• Listed records

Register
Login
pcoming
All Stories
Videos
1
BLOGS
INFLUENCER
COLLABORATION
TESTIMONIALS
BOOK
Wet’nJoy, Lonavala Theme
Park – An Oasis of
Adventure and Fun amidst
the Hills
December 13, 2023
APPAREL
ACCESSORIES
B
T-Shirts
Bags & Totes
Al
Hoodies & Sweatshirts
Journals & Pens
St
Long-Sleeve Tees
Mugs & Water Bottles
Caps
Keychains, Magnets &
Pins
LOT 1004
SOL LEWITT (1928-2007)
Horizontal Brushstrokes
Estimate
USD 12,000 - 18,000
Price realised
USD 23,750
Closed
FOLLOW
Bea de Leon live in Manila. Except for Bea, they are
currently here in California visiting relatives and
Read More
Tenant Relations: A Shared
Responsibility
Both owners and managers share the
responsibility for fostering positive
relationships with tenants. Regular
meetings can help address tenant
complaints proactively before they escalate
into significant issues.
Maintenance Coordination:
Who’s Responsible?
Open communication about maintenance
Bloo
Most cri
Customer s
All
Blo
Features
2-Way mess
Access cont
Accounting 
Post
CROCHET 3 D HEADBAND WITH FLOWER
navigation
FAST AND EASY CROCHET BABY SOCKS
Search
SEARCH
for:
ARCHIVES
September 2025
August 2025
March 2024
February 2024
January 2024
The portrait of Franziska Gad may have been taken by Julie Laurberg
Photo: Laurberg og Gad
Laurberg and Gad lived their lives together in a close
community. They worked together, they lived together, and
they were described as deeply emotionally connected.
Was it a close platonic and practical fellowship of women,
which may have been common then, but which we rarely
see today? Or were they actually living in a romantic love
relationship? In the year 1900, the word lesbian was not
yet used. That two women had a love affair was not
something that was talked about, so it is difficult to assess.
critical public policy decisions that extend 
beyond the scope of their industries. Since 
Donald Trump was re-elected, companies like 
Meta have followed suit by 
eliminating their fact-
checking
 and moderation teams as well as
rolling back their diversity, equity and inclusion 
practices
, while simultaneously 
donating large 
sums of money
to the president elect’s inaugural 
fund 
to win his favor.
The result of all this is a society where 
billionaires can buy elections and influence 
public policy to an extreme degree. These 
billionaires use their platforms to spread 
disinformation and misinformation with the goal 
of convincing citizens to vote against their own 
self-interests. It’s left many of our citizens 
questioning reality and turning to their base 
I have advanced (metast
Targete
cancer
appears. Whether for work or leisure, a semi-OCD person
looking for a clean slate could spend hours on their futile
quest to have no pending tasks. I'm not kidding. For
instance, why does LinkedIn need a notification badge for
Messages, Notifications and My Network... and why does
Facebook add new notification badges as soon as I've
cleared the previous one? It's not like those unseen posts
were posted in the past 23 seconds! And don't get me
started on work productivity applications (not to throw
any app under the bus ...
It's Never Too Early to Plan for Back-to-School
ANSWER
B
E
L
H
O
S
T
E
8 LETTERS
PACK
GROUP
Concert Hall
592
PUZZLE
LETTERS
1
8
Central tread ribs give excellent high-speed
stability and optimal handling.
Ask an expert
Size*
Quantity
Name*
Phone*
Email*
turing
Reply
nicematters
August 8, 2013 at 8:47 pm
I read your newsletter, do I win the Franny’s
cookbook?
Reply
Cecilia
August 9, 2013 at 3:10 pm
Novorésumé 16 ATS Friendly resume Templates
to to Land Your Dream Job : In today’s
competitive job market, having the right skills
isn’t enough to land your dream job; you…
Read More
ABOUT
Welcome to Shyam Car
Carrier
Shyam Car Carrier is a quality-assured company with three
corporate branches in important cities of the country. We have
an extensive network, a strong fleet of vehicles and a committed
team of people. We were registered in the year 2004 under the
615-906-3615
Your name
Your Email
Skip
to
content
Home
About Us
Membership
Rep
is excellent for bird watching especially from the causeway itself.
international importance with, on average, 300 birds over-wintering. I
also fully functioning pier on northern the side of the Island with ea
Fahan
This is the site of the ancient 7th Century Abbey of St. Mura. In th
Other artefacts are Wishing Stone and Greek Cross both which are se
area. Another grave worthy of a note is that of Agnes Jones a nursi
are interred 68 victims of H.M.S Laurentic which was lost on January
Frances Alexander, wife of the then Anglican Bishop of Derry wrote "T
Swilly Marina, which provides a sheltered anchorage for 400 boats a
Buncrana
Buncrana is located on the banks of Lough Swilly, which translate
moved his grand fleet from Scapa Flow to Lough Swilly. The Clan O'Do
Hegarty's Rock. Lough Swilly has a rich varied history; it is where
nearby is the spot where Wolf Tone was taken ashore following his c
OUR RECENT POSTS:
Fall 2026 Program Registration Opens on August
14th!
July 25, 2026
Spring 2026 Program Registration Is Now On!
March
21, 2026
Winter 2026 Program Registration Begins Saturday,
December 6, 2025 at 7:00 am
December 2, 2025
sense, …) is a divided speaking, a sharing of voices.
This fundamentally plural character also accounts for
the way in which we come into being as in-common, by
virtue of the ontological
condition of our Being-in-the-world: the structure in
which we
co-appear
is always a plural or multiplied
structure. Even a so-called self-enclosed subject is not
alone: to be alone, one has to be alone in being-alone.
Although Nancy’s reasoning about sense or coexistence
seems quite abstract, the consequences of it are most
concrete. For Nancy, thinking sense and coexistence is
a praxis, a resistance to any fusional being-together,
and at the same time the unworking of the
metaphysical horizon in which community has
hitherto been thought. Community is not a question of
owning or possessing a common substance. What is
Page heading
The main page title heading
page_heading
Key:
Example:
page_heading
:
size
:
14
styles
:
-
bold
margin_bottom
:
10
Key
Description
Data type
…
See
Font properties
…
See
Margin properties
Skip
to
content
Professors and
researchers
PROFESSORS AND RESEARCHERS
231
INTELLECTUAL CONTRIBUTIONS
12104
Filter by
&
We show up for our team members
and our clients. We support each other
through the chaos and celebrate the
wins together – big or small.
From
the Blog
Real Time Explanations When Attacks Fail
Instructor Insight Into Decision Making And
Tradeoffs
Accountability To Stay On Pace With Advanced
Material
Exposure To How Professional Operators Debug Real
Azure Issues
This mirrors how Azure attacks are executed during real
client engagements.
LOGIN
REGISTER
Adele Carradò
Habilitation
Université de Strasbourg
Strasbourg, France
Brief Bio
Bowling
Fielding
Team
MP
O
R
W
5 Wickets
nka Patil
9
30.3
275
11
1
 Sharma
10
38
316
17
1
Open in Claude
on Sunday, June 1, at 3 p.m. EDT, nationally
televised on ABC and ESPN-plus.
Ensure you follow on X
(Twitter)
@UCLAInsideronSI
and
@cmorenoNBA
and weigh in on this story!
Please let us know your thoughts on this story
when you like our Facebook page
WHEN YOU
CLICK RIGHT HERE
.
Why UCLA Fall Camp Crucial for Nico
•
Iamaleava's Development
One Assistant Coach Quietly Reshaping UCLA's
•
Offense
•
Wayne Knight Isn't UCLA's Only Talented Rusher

• Assignment
Count the lines of the listing above that contain the string "Buncrana". Reply with the number alone.

• Result for this exercise
2